Dibandingkan dengan sinema seluloid, pembuatan sinema dengan teknologi digital
bisa menekan biaya hingga 500 juta rupiah. Karena sinema digital tidak perlu
melalui proses printing atau blow up. Dengan menggunakan sinema digital, hanya
diperlukan biaya untuk proses encoding sebesar 5 juta rupiah. Oleh karena itu,
bagi para produser, sinema digital merupakan teknologi yang sangat murah.

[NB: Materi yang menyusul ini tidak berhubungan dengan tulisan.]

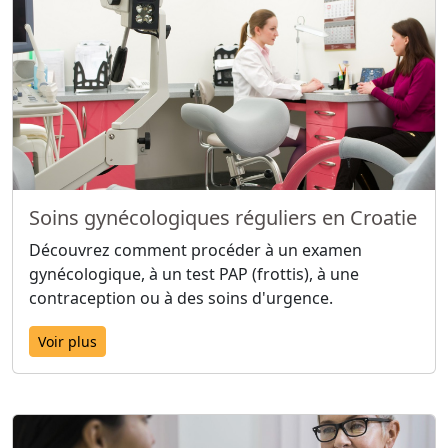
Soins gynécologiques réguliers en Croatie
Découvrez comment procéder à un examen
gynécologique, à un test PAP (frottis), à une
contraception ou à des soins d'urgence.
Voir plus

Teknologi ini dapat dijadikan alternatif untuk para pembuat film yang ingin
berkarya dengan biaya seminim mungkin.
Penayangan Digital
Cinema
Walau digital
cinema memiliki keuntungan dalam tahap produksi dan pasca-produksi namun
penayangannya masih menjadi hambatan. Sebagian besar bioskop di Indonesia hanya
memiliki alat untuk memutar sinema seluloid. Satunya-satunya cara agar digital
cinema bisa diputar di bioskop hanyalah dengan mencetaknya kembali dalam pita
seluloid. Sedangkan tidak semua digital cinema yang berformat video bisa
ditransfer menjadi seluloid karena standar video adalah 625 garis atau 525
garis. Sedangkan, kualitas imaji seluloid 35 mm setara dengan 2.500 garis. Jadi
kalau dari video digital ditransfer ke seluloid, hasilnya akan jauh dari
memuaskan. Di Indonesia untuk saat ini hanya Blitzmegaplex yang mempunyai
peralatan yang mampu menayangkan film dengan format digital.
Contoh Cinema
Digital
Dolby ® Digital
Cinema adalah solusi lengkap dan handal, dan fleksibel yang menggabungkan
kemudahan pengoperasian dengan pengalaman pelanggan yang tak tertandingi.
Penawaran yang luar biasa dengan gambar dan kualitas suara. Integrasi mudah
dengan otomatisasi yang ada pada sistem suara. Memastikan fleksibilitas untuk
memenuhi perubahan kebutuhan Anda dan melindungi investasi Anda selama
bertahun-tahun yang akan datang Secara efisien memenuhi kebutuhan anda dengan
mengelola dan menyajikan fitur memenuhi kunci Digital Cinema Initiatives (DCI).
Dolby Digital
Cinema dengan mudah dan otomatisasi dalam system suara, memberikan kualitas
gambar dan suara yang luar biasa menakjubkan. Dolby Digital Cinema memenuhi
spesifikasi kunci DCI yang memberikan kehandalan yang luar biasa, dan tingkat
keamanan tertinggi dalam bisnis. Sistem server digital ini adalah yang pertama
untuk mencapai Federal Information Processing Standards (FIPS) sertifikasi
Tingkat 3, memastikan tingkat tertinggi dalam perlindungan anti pembajakan
sebagaimana ditentukan oleh DCI.
Dolby Digital
merupakan teknologi untuk menghasilkan suara surround digital. Teknologi ini
biasanya digunakan dalam pemrosesan dan pembentukkan data audio untuk film-film
di bioskop atau film-film pada media kepingan seperti DVD. Dolby Digital
dikembangkan oleh Dolby Laboratories.
Dolby menunjukan
solusi bioskop digital terbaru untuk audio, jaringan 3D dan masih banyak lagi.
Dolby memberikan kemudahan dari sebelumnya dengan para peserta pameran untuk
transisi ke bioskop digital dengan lengkap dan handal solusinya. Ini termasuk
bioskop digital server, perangkat lunak, dan 3D solusi, serta terbaru dalam
pemrosesan audio, CP750 Digital Cinema Processor.